Looking ahead, the future of precision medicine in oncology is promising, and this approach may significantly alter the treatment path for many patients. “This is an exciting time in the history of precision medicine,” explained Lee. “We have a tremendous opportunity, as well as an imperative for cooperation across the healthcare ecosystem, to improve the lives of patients with advanced non-small cell lung cancer.”
1 Barlesi F, Mazieres J, Merlio JP, et al. Routine molecular profiling of cancer: results of a one-year nationwide program of the French Cooperative Thoracic Intergroup (IFCT) for advanced non-small cell lung cancer (NSCLC) patients. Lancet. 2016;287(10026):1415-1426.
2 Kris MG, Johnson BE, Berry, LD, et al. Using Multiplexed Assays of Oncogenic Drivers in Lung Cancers to Select Targeted Drugs. JAMA. 2014;311(19):1998-2006.

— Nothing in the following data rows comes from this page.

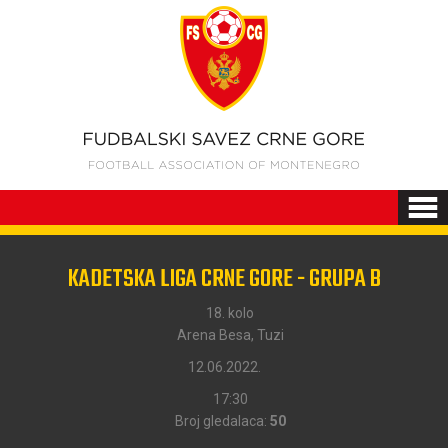
KADETSKA LIGA CRNE GORE - GRUPA B
18. kolo
Arena Besa, Tuzi
12.06.2022.
17:30
Broj gledalaca:
50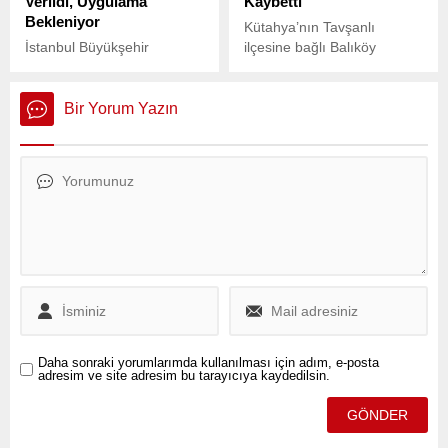
Verildi, Uygulama
Kaybetti
Bekleniyor
Kütahya’nın Tavşanlı
İstanbul Büyükşehir
ilçesine bağlı Balıköy
Belediyesi’ne (İBB) yönelik
beldesinde, 72 yaşındaki
‘Kent Uzlaşısı’ operasyonu
Kıbrıs gazisi Mehmet
kapsamında tutuklanan
Tolu’nun yalnız yaşadığı
Bir Yorum Yazın
Mahir Polat, cezaevi
evde gece saatlerinde
hastanesindeki sağlık
büyük bir yangın çıktı.
kontrolleri sonrasında Adli
Tıp Kurumu’na sevk
edilmesi yönünde karar
alındı.
Daha sonraki yorumlarımda kullanılması için adım, e-posta
adresim ve site adresim bu tarayıcıya kaydedilsin.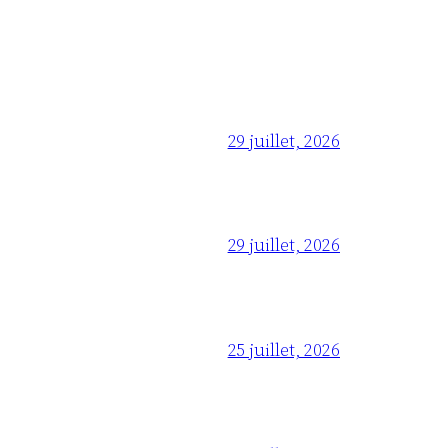
29 juillet, 2026
29 juillet, 2026
25 juillet, 2026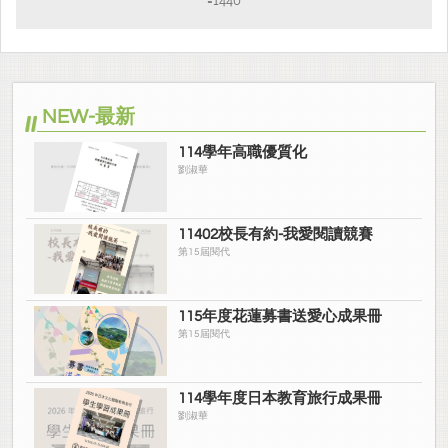
=1440
NEW-最新
114學年高職優質化
劉淑華
11402校長有約-我愛閱讀競賽
第15屆閱代
115年度花蓮募書送愛心成果冊
第15屆閱代
114學年度日本教育旅行成果冊
劉淑華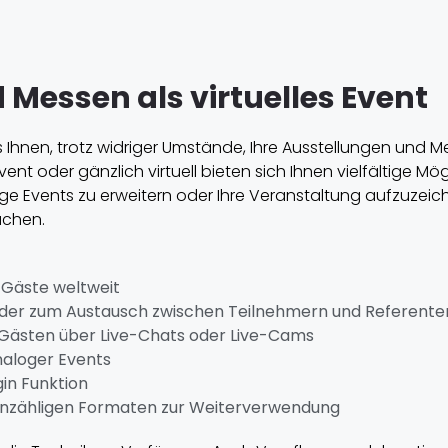
Messen als virtuelles Event
 Ihnen, trotz widriger Umstände, Ihre Ausstellungen und 
ent oder gänzlich virtuell bieten sich Ihnen vielfältige Mög
ge Events zu erweitern oder Ihre Veranstaltung aufzuzei
achen.
e Gäste weltweit
der zum Austausch zwischen Teilnehmern und Referente
 Gästen über Live-Chats oder Live-Cams
aloger Events
in Funktion
 unzähligen Formaten zur Weiterverwendung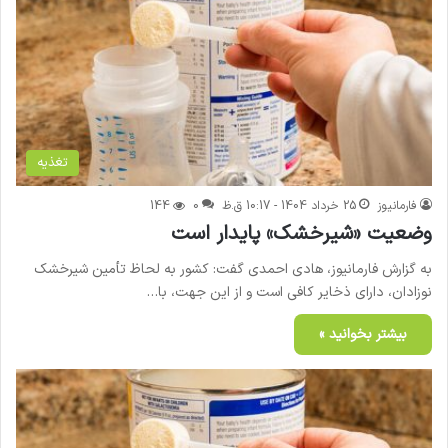
تغذیه
فارمانیوز
25 خرداد 1404 - 10:17 ق.ظ
0
144
وضعیت «شیرخشک» پایدار است
به گزارش فارمانیوز، هادی احمدی گفت: کشور به لحاظ تأمین شیرخشک
نوزادان، دارای ذخایر کافی است و از این جهت، با…
بیشتر بخوانید »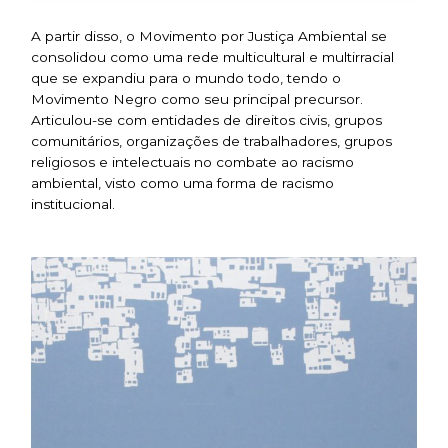
A partir disso, o Movimento por Justiça Ambiental se
consolidou como uma rede multicultural e multirracial
que se expandiu para o mundo todo, tendo o
Movimento Negro como seu principal precursor.
Articulou-se com entidades de direitos civis, grupos
comunitários, organizações de trabalhadores, grupos
religiosos e intelectuais no combate ao racismo
ambiental, visto como uma forma de racismo
institucional.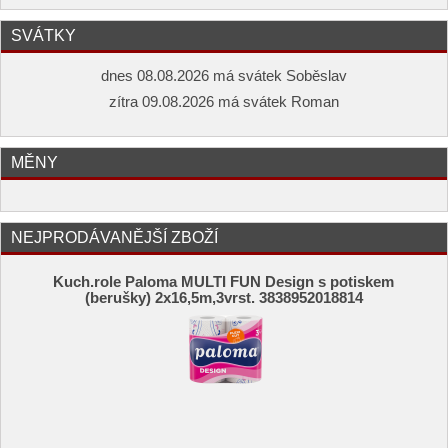
SVÁTKY
dnes 08.08.2026 má svátek Soběslav
zítra 09.08.2026 má svátek Roman
MĚNY
NEJPRODÁVANĚJŠÍ ZBOŽÍ
Kuch.role Paloma MULTI FUN Design s potiskem
(berušky) 2x16,5m,3vrst. 3838952018814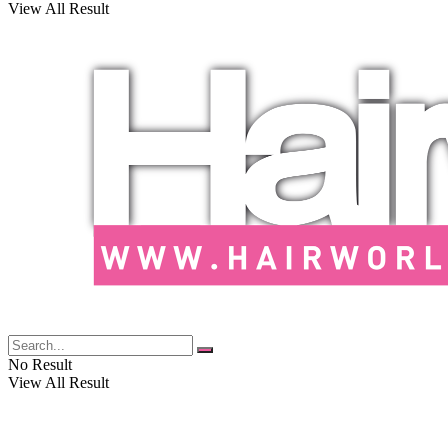
View All Result
No Result
View All Result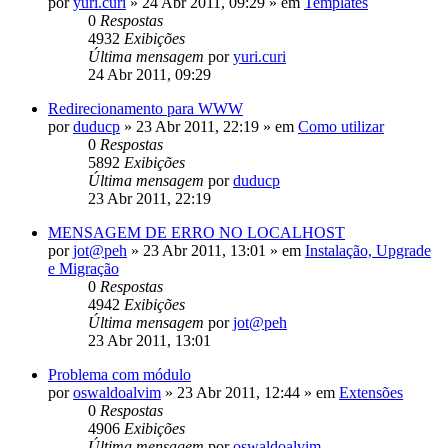
por
yuri.curi
»
24 Abr 2011, 09:29
» em
Templates
0
Respostas
4932
Exibições
Última mensagem
por
yuri.curi
24 Abr 2011, 09:29
Redirecionamento para WWW
por
duducp
»
23 Abr 2011, 22:19
» em
Como utilizar
0
Respostas
5892
Exibições
Última mensagem
por
duducp
23 Abr 2011, 22:19
MENSAGEM DE ERRO NO LOCALHOST
por
jot@peh
»
23 Abr 2011, 13:01
» em
Instalação, Upgrade
e Migração
0
Respostas
4942
Exibições
Última mensagem
por
jot@peh
23 Abr 2011, 13:01
Problema com módulo
por
oswaldoalvim
»
23 Abr 2011, 12:44
» em
Extensões
0
Respostas
4906
Exibições
Última mensagem
por
oswaldoalvim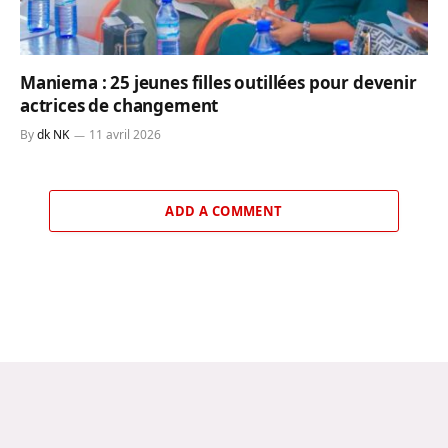
Maniema : 25 jeunes filles outillées pour devenir
actrices de changement
By
dk NK
11 avril 2026
ADD A COMMENT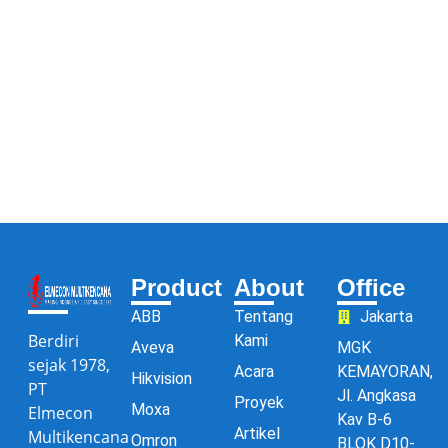
Product
About
Office
ABB
Tentang
Jakarta
Berdiri
Kami
Aveva
MGK
sejak 1978,
Acara
KEMAYORAN,
Hikvision
PT
Jl. Angkasa
Proyek
Moxa
Elmecon
Kav B-6
Artikel
Multikencana
Omron
BLOK D10-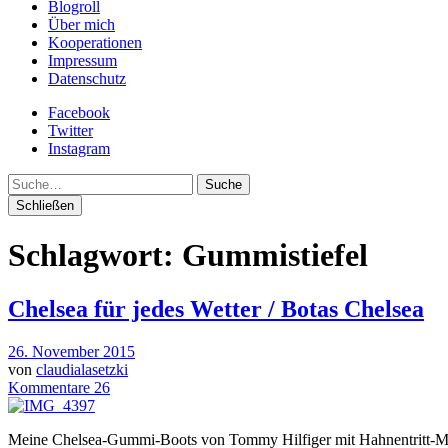
Blogroll
Über mich
Kooperationen
Impressum
Datenschutz
Facebook
Twitter
Instagram
Suche
Schließen
Schlagwort:
Gummistiefel
Chelsea für jedes Wetter / Botas Chelsea
26. November 2015
von
claudialasetzki
Kommentare 26
Meine Chelsea-Gummi-Boots von Tommy Hilfiger mit Hahnentritt-M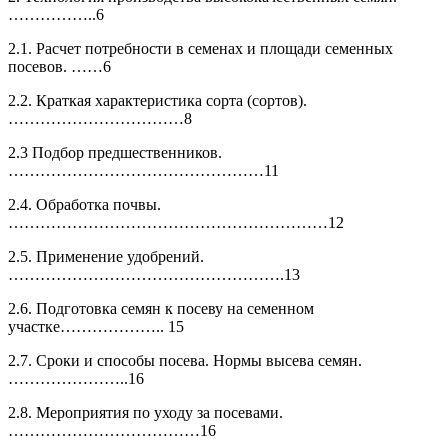
……………..6
2.1. Расчет потребности в семенах и площади семенных
посевов. ……6
2.2. Краткая характеристика сорта (сортов).
……………………………8
2.3 Подбор предшественников.
…………………………………………11
2.4. Обработка почвы.
……………………………………………………12
2.5. Применение удобрений.
…………………………………………….13
2.6. Подготовка семян к посеву на семенном
участке……………….. 15
2.7. Сроки и способы посева. Нормы высева семян.
…………………..16
2.8. Мероприятия по уходу за посевами.
………………………………16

3 Hirsch FR, Scagliotti GV, Mulshine JL, et al. Lung cancer: current therapies and new targeted treatments. Lancet. 2017;389(10066):299-311.
4 LUNGevity Foundation. Targeted therapy. https://lungevity.org/for-patients-caregivers/lung-cancer-101/treatment-options/targeted-therapy. Accessed August 7, 2020.
5 Makhoul E, Kim JT, Zhang W, et al. Biomarker utilization in non-small cell lung cancer, are we treating after testing? J Clin Oncol. 2020;38(suppl;abstr 9609).
6 Gierman HC, Goldfarb S, Labrador M, et al. Genomic Testing and Treatment Landscape in Patients with Advanced Non-Small Cell Lung Cancer. J Clin Oncol. 2019;37(suppl;abstr 1585).